BioWare, the creators of popular game franchises such as Mass Effect and Dragon Age have been subtly showing their support for the LGBT community for years. As those of you who have had the pleasure of playing the titles in these series will already know, role playing games created by BioWare tend towards long, epic plots with a combination of action, humour and romance.
Romantic options aren’t unique to BioWare games but their titles do stand out by catering to players of multiple sexualities. In
Dragon Age II, for example, the characters in the protagonist’s party are all available for courting. Whether the player has chosen to play as male or female is not an issue, and the romance plots are the same for both genders. Dragon Age: Origins even had two openly bisexual characters which the hero could choose to start a relationship with: Zevran (think: Legolas, but with the voice and back-story of Antonio Banderas’ Puss-in- Boots) and Leliana, a bard.
Although optional romance subplots in video games are increasingly prevalent, BioWare seems to be handling them the most successfully, by offering well-written partners who exist as more than just objects to seduce. Often, these subplots will have the effect of developing the characters, which adds to the player’s investment. This sets it apart from games like
Fable III and Skyrim, which offer the player both heterosexual and homosexual marriage options, but the player’s spouse tends to be a generic non-playable character with five lines of bland dialogue.
David Gaider, head writer of the Dragon Age games, discussed romance options in a recent blog post [bit.ly/ W3O78N]. Even though Dragon Age II offered a wide range of romance subplots, he dislikes the idea of all of the characters being possible romantic interests. He says that doing that causes the player to objectify all of the characters and to see them differently than they might do otherwise.
He suggests that it would also be better to make future romances more complex by introducing doomed relationships with realistic obstacles such as adultery.
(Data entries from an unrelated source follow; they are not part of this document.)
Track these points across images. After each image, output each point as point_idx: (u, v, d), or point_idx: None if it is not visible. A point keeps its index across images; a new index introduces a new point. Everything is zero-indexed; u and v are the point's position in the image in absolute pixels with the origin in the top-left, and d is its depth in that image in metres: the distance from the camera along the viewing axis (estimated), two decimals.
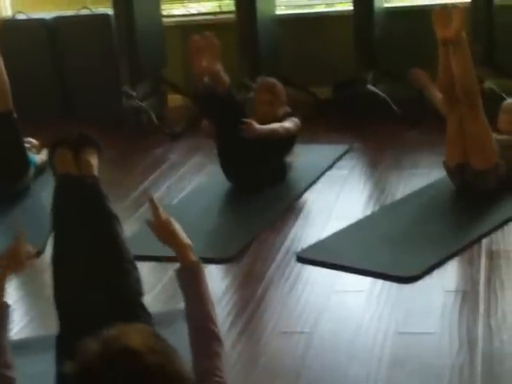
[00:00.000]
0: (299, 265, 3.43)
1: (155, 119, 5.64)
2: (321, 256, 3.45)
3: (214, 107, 4.07)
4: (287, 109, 4.46)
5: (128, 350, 1.44)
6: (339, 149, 4.89)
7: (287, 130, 4.25)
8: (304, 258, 3.46)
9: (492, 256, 3.32)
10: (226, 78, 4.02)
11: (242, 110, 4.10)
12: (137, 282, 2.54)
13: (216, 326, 2.10)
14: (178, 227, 2.22)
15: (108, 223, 2.59)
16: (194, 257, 2.17)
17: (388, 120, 5.29)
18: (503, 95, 4.84)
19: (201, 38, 4.01)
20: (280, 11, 6.21)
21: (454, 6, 3.71)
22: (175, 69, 6.22)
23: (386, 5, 5.94)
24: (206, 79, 3.96)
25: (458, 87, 3.74)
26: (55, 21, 6.18)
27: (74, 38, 6.08)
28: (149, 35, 5.80)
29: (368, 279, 3.23)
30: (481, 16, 5.27)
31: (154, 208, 2.25)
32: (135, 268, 2.57)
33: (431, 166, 4.34)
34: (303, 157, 4.73)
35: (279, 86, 4.44)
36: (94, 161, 2.78)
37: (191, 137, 5.56)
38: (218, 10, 6.46)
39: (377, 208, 3.95)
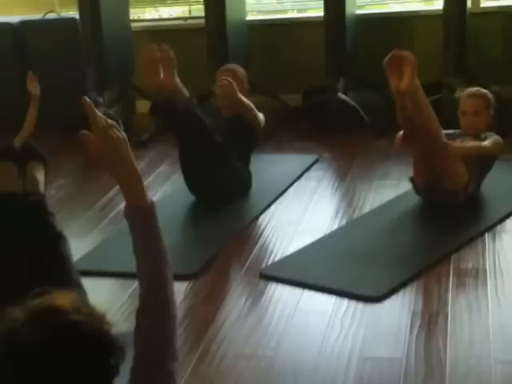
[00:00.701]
0: (263, 282, 3.33)
1: (122, 126, 5.51)
2: (285, 273, 3.35)
3: (173, 121, 3.95)
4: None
5: (53, 308, 1.39)
6: (308, 159, 4.80)
7: (257, 118, 4.12)
8: (267, 276, 3.36)
9: (461, 274, 3.24)
10: (185, 91, 3.88)
11: (202, 124, 3.94)
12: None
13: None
14: (128, 149, 1.78)
15: (50, 246, 2.40)
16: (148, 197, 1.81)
17: (358, 129, 5.21)
18: None
19: (158, 49, 3.76)
20: (251, 17, 6.11)
21: (403, 54, 3.51)
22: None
23: (358, 11, 5.86)
24: (165, 92, 3.79)
25: (420, 131, 3.63)
26: (21, 25, 6.05)
27: (41, 43, 5.95)
28: (116, 40, 5.68)
29: (333, 298, 3.13)
30: (453, 24, 5.19)
31: (93, 114, 1.74)
32: (84, 293, 2.41)
33: (400, 177, 4.26)
34: (271, 167, 4.65)
35: (242, 70, 4.29)
36: (41, 176, 2.60)
37: (159, 145, 5.46)
38: (188, 15, 6.35)
39: (344, 221, 3.86)
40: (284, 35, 6.00)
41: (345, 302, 3.09)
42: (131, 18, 6.04)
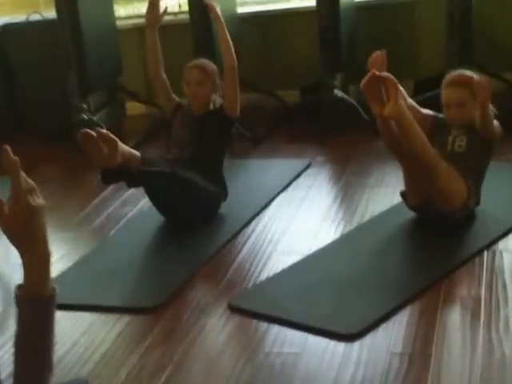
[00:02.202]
0: (231, 316, 2.96)
1: (105, 131, 5.15)
2: (255, 305, 2.98)
3: (131, 184, 3.61)
4: (220, 100, 3.91)
5: None
6: (298, 164, 4.42)
7: (235, 70, 3.83)
8: (236, 308, 2.99)
9: (451, 303, 2.84)
10: (134, 153, 3.49)
11: (161, 176, 3.56)
12: None
13: None
14: (44, 223, 1.51)
15: None
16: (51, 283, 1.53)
17: (356, 128, 4.80)
18: None
19: (93, 135, 3.24)
20: (242, 9, 5.72)
21: (383, 76, 3.05)
22: (133, 75, 5.77)
23: None
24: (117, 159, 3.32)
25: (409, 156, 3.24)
26: (3, 28, 5.72)
27: (24, 46, 5.62)
28: (100, 40, 5.33)
29: (305, 336, 2.75)
30: (457, 8, 4.75)
31: (15, 175, 1.47)
32: None
33: (396, 183, 3.83)
34: (256, 175, 4.29)
35: (212, 66, 3.90)
36: None
37: (151, 149, 5.12)
38: (179, 9, 5.96)
39: (330, 239, 3.48)
40: (277, 28, 5.61)
41: (318, 340, 2.72)
42: (116, 15, 5.68)
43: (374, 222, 3.56)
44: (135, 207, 4.13)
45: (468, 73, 3.42)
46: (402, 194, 3.47)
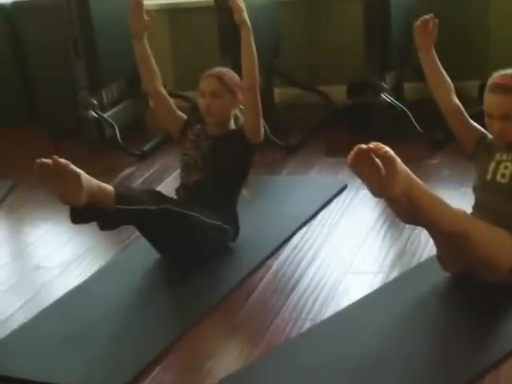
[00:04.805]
0: None
1: (119, 136, 4.50)
2: None
3: (106, 225, 2.91)
4: (238, 114, 3.22)
5: None
6: (333, 185, 3.67)
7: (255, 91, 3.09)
8: None
9: None
10: (107, 189, 2.79)
11: (143, 214, 2.86)
12: None
13: None
14: None
15: None
16: None
17: (406, 140, 4.01)
18: None
19: (49, 163, 2.58)
20: None
21: (374, 149, 2.25)
22: (158, 62, 5.06)
23: None
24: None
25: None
26: (14, 5, 5.07)
27: (36, 27, 4.95)
28: (116, 22, 4.63)
29: None
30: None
31: None
32: None
33: None
34: (281, 198, 3.58)
35: (234, 76, 3.19)
36: None
37: (165, 154, 4.45)
38: None
39: (358, 292, 2.72)
40: (322, 12, 4.82)
41: None
42: None
43: (402, 279, 2.78)
44: (134, 233, 3.39)
45: None
46: (439, 257, 2.69)
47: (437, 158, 3.88)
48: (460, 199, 3.30)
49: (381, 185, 2.26)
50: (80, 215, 2.75)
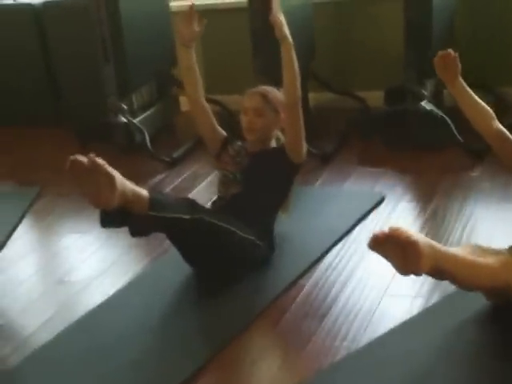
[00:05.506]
0: None
1: (148, 142, 4.36)
2: None
3: (137, 231, 2.75)
4: (280, 135, 3.13)
5: None
6: (370, 197, 3.51)
7: (301, 144, 3.03)
8: None
9: None
10: (142, 193, 2.66)
11: (175, 227, 2.78)
12: None
13: None
14: None
15: None
16: None
17: (447, 151, 3.83)
18: None
19: (84, 161, 2.48)
20: None
21: (394, 234, 2.06)
22: None
23: None
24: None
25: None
26: (44, 6, 4.96)
27: (65, 27, 4.84)
28: (146, 24, 4.51)
29: None
30: None
31: None
32: None
33: (500, 235, 2.90)
34: (314, 210, 3.43)
35: (277, 94, 3.07)
36: None
37: (195, 161, 4.32)
38: None
39: (393, 319, 2.56)
40: (359, 13, 4.65)
41: None
42: None
43: (439, 307, 2.60)
44: (164, 244, 3.26)
45: None
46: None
47: (477, 169, 3.70)
48: (502, 214, 3.16)
49: (407, 267, 2.11)
50: (110, 219, 2.62)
These ideas could be really effective if implemented successfully, but there could be a risk of detracting from the main plot. Narrative in BioWare RPGs is already end-of-the-galaxy dramatic so adding tragic relationships may affect the game negatively, causing too much melodrama or seeming downright petty in comparison to the bigger picture. So what does this mean for
Dragon Age III: Inquisition, which is currently in development? Were Gaider’s comments about the romantic subplots foreshadowing some trouble in paradise?
With games becoming increasingly cinematic and technically proficient, complete immersion should continue to be a priority, and adding romance to the game can make a real difference in terms of the player’s enjoyment. BioWare’s are industry leaders in this sense, acknowledging their wide demographic by making their RPGs accessible to players of all genders and sexualities.